Shawn Robinson, of Madison, started college at an elementary reading level.
Despite his limitations, he graduated from the University of Wisconsin Oshkosh with a human services bachelor’s degree in 2002. Five years later, he earned his master’s and in 2015, his doctorate.
Today, he works as a dyslexia consultant and researcher at Pure and Complete Phonics, LLC.
On Friday, Oct. 21, Robinson will receive the 2016 Outstanding Young Alumni Award at the UW Oshkosh Alumni Association’s Alumni Awards Celebration in conjunction with Homecoming 2016.
“Dr. Shawn Robinson is an emerging scholar who is beginning to gain national prominence. His research is cutting-edge, combining theoretical and practical considerations that speak to scholars and practitioners,” said Richard McGregory ’90, director of the Center for the Study of Black Students with the Office of National Black Student Union.
“Dr. Robinson is approachable and amendable to utilizing his expertise to engage students who are often marginalized–underrepresented minority males, incarcerated citizens and individuals with learning disabilities,” he said.

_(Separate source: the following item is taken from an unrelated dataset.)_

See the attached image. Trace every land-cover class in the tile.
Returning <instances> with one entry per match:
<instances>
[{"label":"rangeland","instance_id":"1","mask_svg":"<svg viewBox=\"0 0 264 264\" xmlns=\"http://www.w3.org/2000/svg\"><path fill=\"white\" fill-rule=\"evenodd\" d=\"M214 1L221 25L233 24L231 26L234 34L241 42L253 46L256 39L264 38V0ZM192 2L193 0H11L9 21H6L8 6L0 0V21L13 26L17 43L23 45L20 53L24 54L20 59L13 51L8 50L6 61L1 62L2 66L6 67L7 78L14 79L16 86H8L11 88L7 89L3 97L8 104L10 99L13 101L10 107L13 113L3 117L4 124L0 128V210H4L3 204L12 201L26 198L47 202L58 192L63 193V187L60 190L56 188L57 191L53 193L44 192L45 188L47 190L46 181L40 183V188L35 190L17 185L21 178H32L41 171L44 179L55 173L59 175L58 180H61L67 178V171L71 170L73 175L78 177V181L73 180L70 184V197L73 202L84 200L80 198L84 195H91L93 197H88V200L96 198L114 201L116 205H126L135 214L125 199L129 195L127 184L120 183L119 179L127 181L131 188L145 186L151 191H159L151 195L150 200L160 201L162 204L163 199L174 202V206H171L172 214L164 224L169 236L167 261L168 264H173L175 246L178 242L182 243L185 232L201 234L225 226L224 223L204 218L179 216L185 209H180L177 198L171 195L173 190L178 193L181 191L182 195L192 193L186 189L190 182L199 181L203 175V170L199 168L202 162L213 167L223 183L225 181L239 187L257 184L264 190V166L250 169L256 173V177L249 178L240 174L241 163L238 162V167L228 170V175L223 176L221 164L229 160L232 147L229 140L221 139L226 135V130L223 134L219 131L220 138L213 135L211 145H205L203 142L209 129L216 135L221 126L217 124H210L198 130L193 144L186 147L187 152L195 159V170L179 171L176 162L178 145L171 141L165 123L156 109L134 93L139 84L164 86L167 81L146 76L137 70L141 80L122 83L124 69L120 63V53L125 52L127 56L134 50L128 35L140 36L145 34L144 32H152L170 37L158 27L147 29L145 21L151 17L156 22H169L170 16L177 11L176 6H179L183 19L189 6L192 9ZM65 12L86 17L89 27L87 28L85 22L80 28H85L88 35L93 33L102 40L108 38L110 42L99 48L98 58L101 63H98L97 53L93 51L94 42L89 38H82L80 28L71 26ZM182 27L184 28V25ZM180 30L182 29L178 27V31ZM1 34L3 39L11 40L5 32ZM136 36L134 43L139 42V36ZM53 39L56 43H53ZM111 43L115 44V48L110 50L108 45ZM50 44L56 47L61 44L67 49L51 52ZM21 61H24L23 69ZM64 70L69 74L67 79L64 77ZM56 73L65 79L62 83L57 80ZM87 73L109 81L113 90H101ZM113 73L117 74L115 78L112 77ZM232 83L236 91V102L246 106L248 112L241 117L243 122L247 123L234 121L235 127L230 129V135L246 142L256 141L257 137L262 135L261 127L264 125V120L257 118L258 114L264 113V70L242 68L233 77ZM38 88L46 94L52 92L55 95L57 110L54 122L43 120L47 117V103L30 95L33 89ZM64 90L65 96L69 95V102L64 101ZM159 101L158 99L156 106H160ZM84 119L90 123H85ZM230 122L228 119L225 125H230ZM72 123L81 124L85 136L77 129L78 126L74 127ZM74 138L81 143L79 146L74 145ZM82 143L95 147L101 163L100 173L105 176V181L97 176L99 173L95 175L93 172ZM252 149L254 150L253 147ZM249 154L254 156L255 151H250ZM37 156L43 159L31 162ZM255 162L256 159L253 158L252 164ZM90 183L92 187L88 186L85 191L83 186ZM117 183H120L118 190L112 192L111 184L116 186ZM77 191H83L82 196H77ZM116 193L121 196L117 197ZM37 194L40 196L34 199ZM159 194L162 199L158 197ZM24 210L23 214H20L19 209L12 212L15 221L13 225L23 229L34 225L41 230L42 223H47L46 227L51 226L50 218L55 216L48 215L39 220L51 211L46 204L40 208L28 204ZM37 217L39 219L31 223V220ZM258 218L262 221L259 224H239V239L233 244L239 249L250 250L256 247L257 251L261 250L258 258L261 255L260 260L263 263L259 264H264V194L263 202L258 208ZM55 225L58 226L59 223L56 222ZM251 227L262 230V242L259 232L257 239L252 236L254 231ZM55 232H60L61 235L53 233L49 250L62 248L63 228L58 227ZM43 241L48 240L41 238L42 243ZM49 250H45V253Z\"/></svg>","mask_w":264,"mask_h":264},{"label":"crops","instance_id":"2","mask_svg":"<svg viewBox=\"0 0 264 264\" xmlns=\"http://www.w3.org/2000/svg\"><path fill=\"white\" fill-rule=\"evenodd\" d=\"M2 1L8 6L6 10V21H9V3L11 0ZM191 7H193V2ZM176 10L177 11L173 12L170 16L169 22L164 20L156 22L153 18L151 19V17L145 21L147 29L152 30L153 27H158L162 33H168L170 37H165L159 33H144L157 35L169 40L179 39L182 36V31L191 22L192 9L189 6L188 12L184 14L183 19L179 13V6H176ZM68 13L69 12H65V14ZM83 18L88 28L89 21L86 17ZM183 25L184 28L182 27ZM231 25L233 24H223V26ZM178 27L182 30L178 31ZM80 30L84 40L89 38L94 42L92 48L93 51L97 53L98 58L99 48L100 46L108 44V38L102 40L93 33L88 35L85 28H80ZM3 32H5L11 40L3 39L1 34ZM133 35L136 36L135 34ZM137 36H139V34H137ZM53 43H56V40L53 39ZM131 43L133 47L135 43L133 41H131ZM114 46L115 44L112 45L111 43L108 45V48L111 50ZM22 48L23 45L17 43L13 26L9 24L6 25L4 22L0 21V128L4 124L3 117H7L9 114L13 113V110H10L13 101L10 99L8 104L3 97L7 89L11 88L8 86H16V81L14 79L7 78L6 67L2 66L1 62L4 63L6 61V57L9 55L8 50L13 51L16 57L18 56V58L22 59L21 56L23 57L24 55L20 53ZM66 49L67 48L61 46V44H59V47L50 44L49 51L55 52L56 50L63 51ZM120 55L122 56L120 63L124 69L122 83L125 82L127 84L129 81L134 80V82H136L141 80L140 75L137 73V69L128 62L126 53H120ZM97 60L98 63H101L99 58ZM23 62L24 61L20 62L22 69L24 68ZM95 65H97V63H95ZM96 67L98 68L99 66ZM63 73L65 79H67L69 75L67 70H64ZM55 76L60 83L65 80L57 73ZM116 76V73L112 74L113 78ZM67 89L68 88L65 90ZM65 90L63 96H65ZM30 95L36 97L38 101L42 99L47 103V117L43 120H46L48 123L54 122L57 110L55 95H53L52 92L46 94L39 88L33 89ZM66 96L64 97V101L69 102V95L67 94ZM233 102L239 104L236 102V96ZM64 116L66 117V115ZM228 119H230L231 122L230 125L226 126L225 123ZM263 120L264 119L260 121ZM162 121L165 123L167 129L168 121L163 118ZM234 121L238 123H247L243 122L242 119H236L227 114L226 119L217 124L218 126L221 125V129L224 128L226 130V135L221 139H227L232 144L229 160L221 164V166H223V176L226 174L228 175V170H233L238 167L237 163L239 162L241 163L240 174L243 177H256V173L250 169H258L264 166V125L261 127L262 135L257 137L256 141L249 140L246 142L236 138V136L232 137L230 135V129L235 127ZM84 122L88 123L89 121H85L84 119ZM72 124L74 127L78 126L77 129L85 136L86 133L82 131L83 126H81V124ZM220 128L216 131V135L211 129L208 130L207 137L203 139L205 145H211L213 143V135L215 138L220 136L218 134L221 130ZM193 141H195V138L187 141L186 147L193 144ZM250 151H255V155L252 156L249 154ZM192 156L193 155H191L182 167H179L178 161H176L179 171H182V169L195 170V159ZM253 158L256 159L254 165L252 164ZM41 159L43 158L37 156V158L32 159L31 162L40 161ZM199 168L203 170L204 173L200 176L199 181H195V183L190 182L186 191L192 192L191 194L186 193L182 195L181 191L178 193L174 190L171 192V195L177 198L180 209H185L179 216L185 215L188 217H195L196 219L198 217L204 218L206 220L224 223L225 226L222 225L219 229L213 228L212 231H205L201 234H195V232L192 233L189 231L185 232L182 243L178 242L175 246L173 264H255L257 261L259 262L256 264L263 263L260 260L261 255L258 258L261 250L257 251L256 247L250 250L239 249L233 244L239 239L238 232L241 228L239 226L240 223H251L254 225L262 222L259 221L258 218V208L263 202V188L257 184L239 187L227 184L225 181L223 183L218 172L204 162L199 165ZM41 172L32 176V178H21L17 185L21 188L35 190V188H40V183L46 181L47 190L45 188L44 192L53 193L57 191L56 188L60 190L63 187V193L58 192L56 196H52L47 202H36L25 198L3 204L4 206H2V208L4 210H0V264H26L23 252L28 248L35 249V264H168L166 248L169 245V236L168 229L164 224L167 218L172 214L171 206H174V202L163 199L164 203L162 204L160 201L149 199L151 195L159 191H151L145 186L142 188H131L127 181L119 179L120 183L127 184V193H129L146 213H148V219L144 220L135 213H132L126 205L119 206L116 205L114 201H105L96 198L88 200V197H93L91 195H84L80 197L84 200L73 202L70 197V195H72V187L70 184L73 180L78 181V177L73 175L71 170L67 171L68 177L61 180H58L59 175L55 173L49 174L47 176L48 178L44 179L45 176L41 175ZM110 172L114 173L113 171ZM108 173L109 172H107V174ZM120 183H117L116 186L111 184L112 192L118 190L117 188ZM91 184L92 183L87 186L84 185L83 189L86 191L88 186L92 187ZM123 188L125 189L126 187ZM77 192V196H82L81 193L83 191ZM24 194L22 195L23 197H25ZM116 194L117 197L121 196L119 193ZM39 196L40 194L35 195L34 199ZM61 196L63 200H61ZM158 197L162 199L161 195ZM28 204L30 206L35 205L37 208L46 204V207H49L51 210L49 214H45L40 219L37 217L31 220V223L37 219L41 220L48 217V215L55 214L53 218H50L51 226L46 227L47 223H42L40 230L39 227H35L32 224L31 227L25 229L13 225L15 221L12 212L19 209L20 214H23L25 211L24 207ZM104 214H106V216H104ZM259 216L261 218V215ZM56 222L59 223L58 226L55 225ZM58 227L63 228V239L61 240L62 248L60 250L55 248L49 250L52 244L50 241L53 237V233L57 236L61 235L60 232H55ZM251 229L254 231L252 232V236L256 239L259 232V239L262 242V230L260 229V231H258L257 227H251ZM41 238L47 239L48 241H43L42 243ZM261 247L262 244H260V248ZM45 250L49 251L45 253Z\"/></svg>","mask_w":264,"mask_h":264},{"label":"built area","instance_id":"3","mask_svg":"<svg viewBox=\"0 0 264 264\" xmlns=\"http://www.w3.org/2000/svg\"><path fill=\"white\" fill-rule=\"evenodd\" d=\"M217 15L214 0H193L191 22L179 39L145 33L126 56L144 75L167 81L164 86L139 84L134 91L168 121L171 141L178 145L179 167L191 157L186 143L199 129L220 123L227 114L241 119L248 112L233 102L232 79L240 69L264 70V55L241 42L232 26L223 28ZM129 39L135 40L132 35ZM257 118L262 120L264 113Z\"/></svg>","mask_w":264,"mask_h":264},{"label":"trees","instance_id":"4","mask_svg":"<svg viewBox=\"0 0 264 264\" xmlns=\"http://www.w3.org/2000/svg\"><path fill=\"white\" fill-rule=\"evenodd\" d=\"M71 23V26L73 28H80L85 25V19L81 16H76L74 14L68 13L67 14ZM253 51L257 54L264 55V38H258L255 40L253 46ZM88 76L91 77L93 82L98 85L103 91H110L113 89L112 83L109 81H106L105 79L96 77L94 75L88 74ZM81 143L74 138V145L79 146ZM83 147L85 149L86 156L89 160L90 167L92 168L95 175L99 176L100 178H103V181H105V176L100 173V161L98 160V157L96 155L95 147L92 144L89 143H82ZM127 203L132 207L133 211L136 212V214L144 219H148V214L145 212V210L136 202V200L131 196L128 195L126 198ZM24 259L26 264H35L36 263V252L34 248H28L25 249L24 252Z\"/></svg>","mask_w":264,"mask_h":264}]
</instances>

Throughout high school, Robinson’s frustrations with literacy resulted in negative behaviors, which led many to believe he wasn’t college material. Instead of accepting that misguided fate, he focused on his dream—attending college.
During his freshman year at UW Oshkosh, Robinson was introduced to the Project Success Program—a remedial program that helps students with language-based learning disabilities.
Through the program, Robinson learned his struggles were a result of dyslexia. Once he came to understand his limitations, his tenacity took over, and he started to learn in his own style.
It was during this time that he went from a self-described oppressive state of low literacy skills to a consciousness state of a free-thinking man in which he saw himself as an agent of change.
“I beat the odds as a Black male with dyslexia in special education,” Robinson said. “For all my UWO experiences, I am forever thankful for those that paved the way before me, and now it is my turn to reach back and pull others through.”
Robinson uses his journey and his experience to give back and make a difference in the lives of countless others. His research and advocacy focuses on the link between illiteracy and racial bias. Shortly after earning his doctorate in 2015, Robinson was invited to the White House to speak to the Obama’s administration My Brother’s Keeper program.
Robinson has received numerous awards and honors, including the Research Advocacy Culture and Education (R.A.C.E.) Mentoring Award. He was named 2005 Allstate Insurance Educator of the Year. Also, he volunteers with Special Olympics and as a guest speaker at local middle and high schools.